**Text block:**
:::

Thanks for your concern.

On 17 Jul 2009, at 09:17, Vincenzo Ciancia wrote:

> http://orangesquash.org.uk/2009/07/04/debian-haskell-packaging-team-getting-underway/

That was me.

> Shall I just bother^H^H^H^H^H^H join them? Let me argue a bit why not.

You pretty much should, see below.

> The platform is released every six months, so it makes a very good
> candidate for synchronised releases in ubuntu. This is why perhaps
> ubuntu might have lots more success by adding the platform by itself
> rather than just synchronising to debian (I expect them to include the
> platform at a given version, and then update it in the next release,  
> so
> ubuntu would actually have outdated versions of the platform in its
> six-months cycle, defeating the sole purpose of the platform itself).

We (pkg-haskell) haven't even decided what to do here yet*, but I  
would imagine that this is not the case. We have no way of knowing  
when a Debian release is going to be and allowing so many packages to  
stagnate until a release is imminent doesn't sound like a good  
strategy. I would expect that we'd do rolling updates, not least  
because we are users too and like to see an updated Haskell platform  
just as much as anyone else.

:::

**Dataset content:**
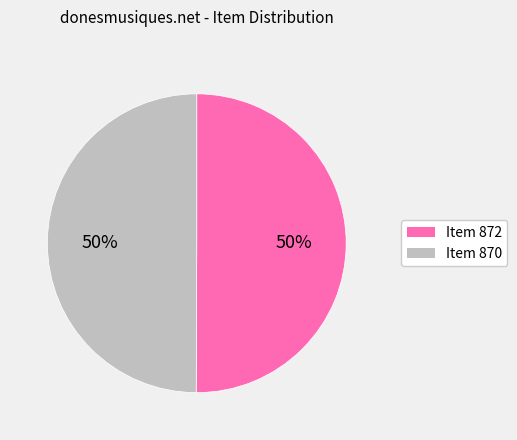

To the nearest percent, what percentage of the pie is Item 870?

50%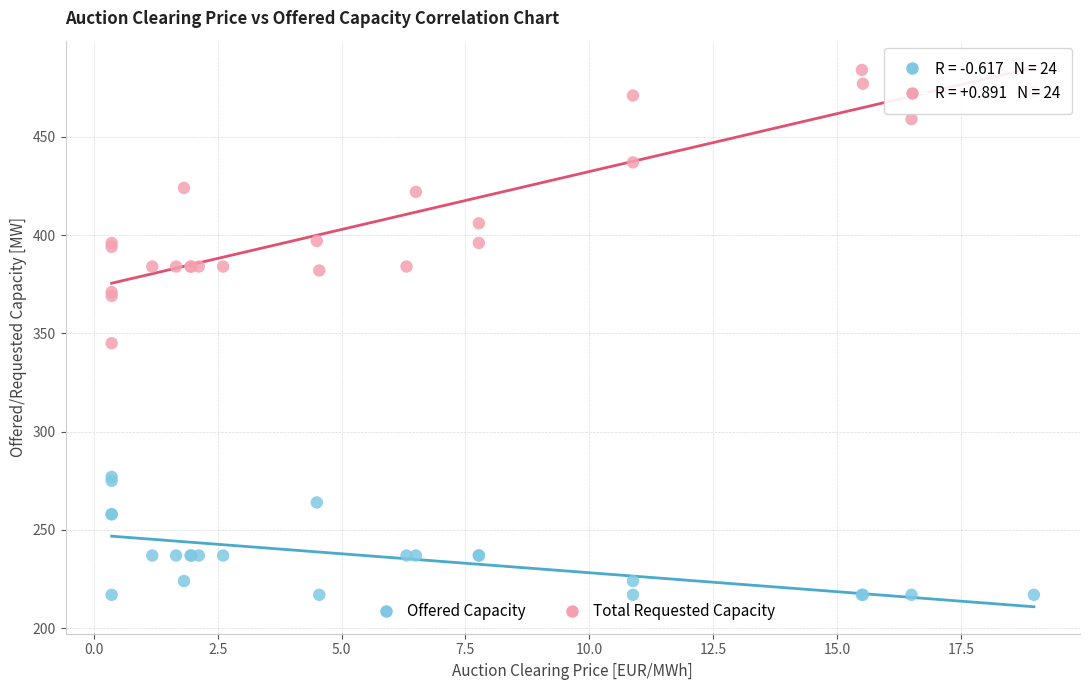

Across all series, what Y value is closest to 350?

345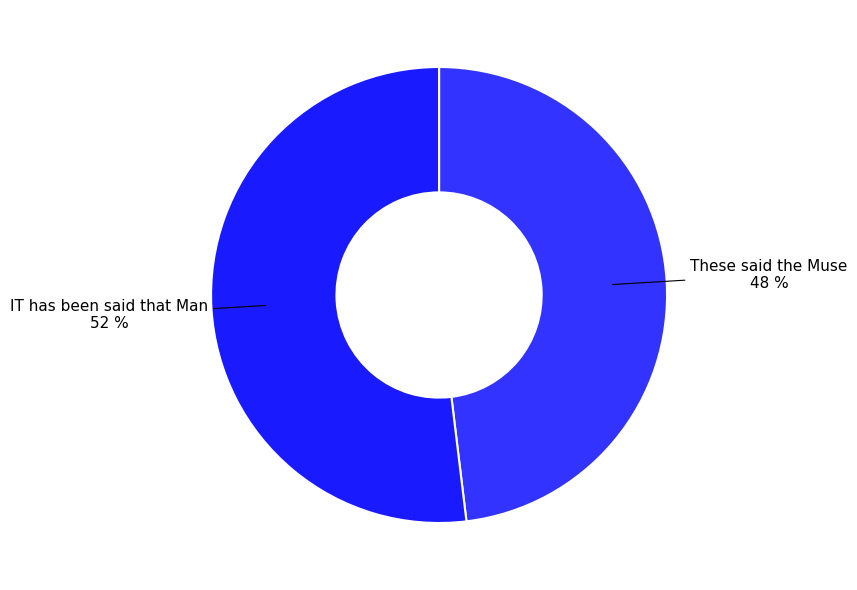

How many slices are in this pie chart?

2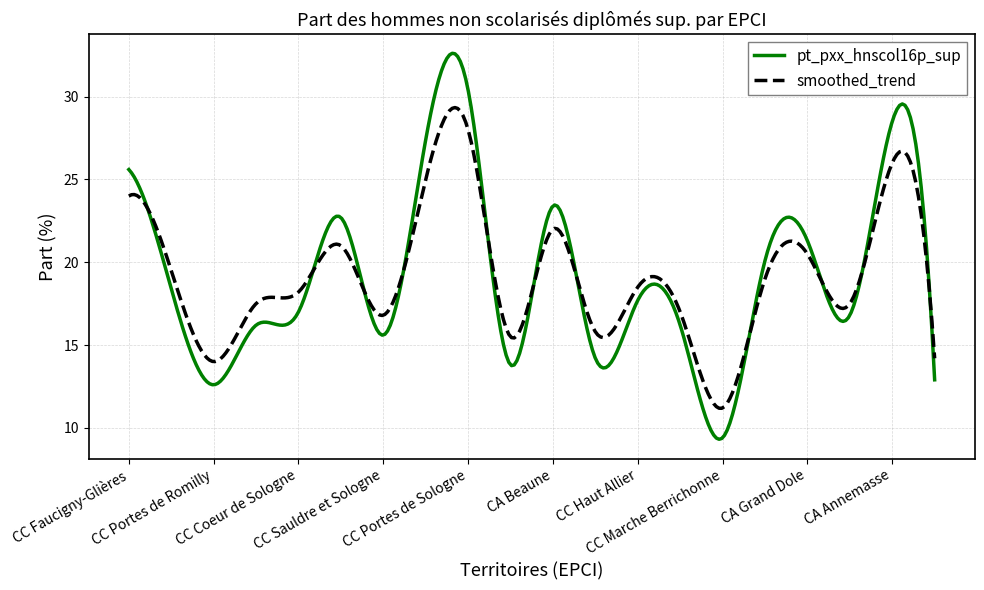

What is the maximum value shown in the chart?

32.6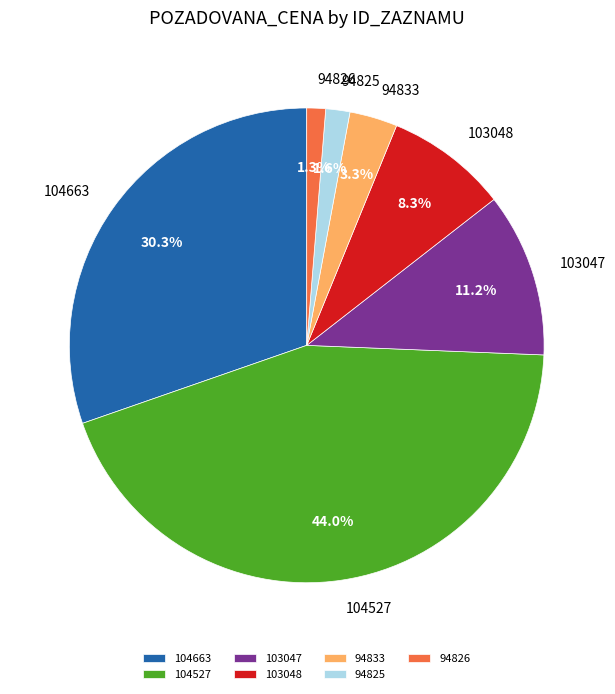

Which slice is the largest?

104527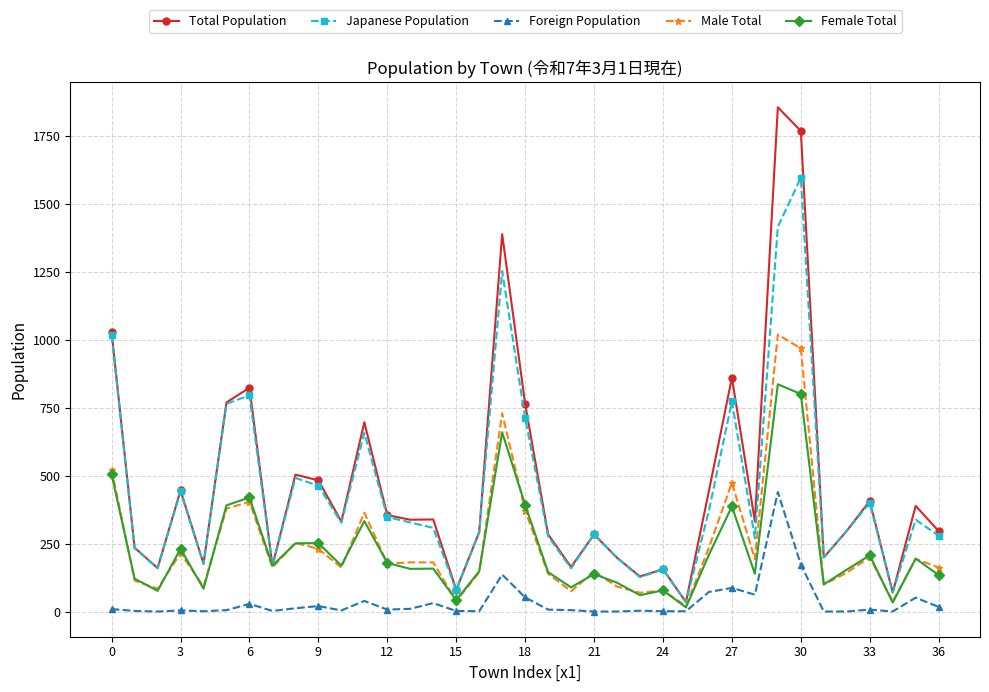

What is the maximum value for Total Population?

1857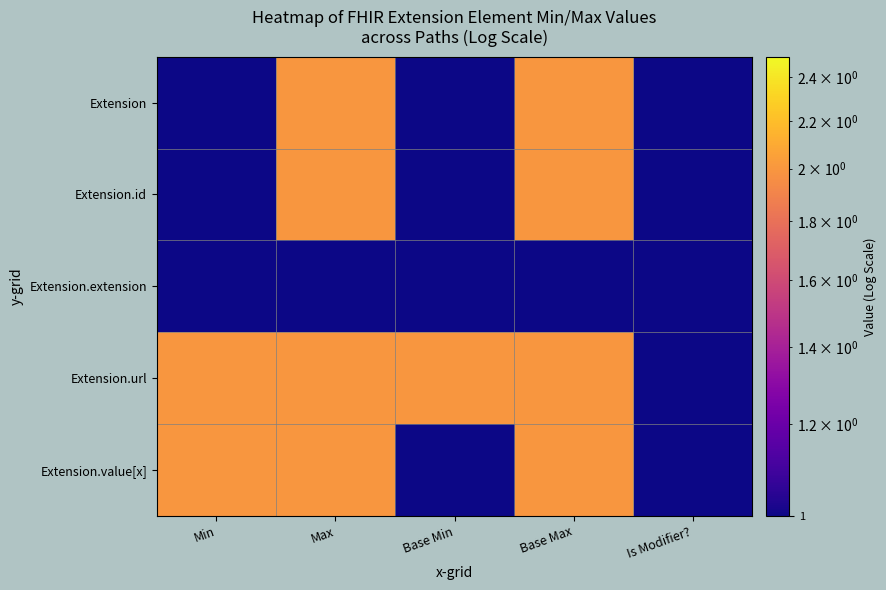

Reading right to left, list all the values displayed in this chart.

Extension: Is Modifier?=1	Base Max=2	Base Min=1	Max=2	Min=1
Extension.id: Is Modifier?=1	Base Max=2	Base Min=1	Max=2	Min=1
Extension.extension: Is Modifier?=1	Base Max=1	Base Min=1	Max=1	Min=1
Extension.url: Is Modifier?=1	Base Max=2	Base Min=2	Max=2	Min=2
Extension.value[x]: Is Modifier?=1	Base Max=2	Base Min=1	Max=2	Min=2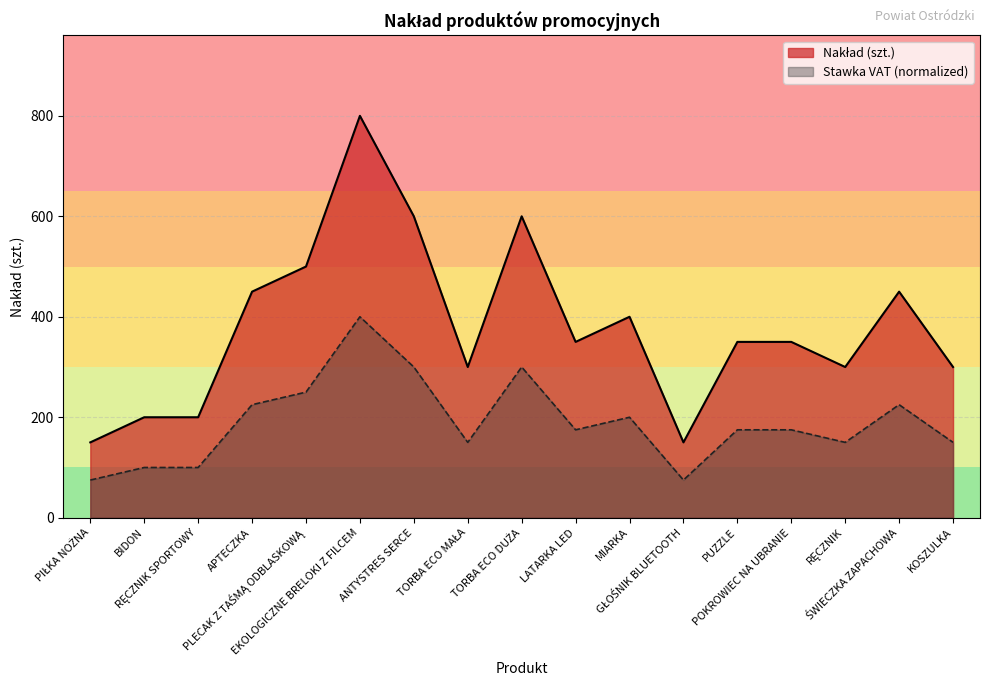

What is the ratio of the value at KOSZULKA to the value at PIŁKA NOŻNA?

2.0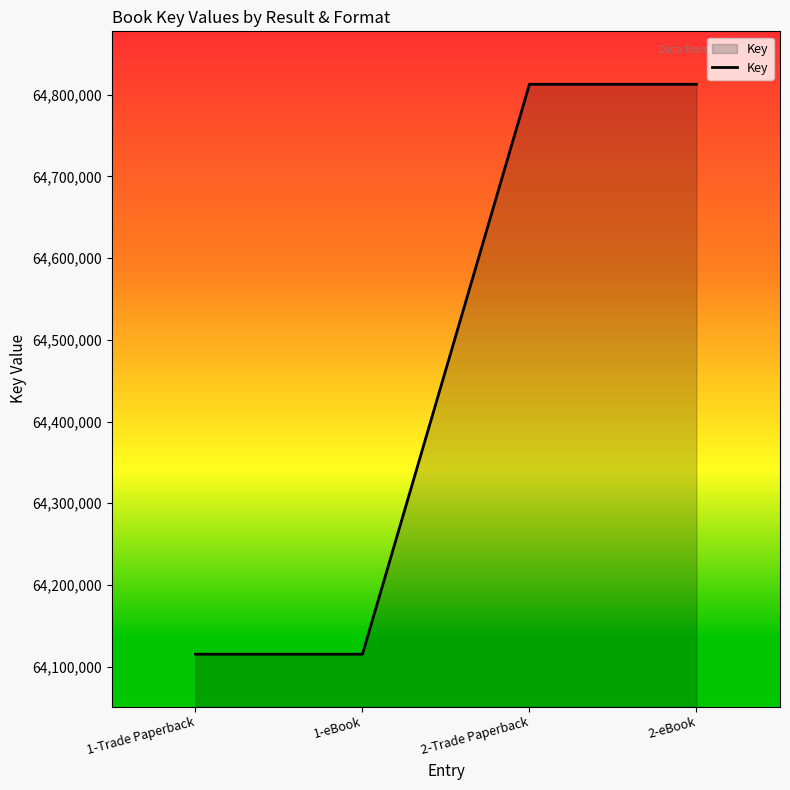

The value at 1-eBook is 113377952. True or false?

False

:::

**Prompt:**
Continue the email above about packaging the Haskell platform for Debian and Ubuntu, picking up right after its last sentence.

**Exercise result:**
There is no way that we are going to deviate on so many source  
packages, at least not without an Ubuntu Haskell Team that cares for  
such a task. We just don't have the resources to do it, and it would  
be suboptimal and confusing even if we did. I don't mean to say that  
we should allow Ubuntu to release with a worse Haskell stack just for  
the purposes of staying in sync; indeed if it costs us little to make  
a particular improvement that can't be done in Debian for whatever  
reason then we should do it. My point is that we should work in Debian  
first and foremost and only break away if we have to. I think that by  
concentrating our resources on our upstream that we'll be able to get  
a better stack in shape for everybody - ideally the only work we need  
to do in Ubuntu is the boring rebuilds when a new GHC version drops**

Regards,
Iain

* It would be nice if you could raise it on debian-hask...@lists.debian.org 
  to get a discussion going
** Incidentally, this is probably going to happen next week (6.10.4  
was just released yesterday) so get your transition gloves on if you  
want to help. I'll post another mail then.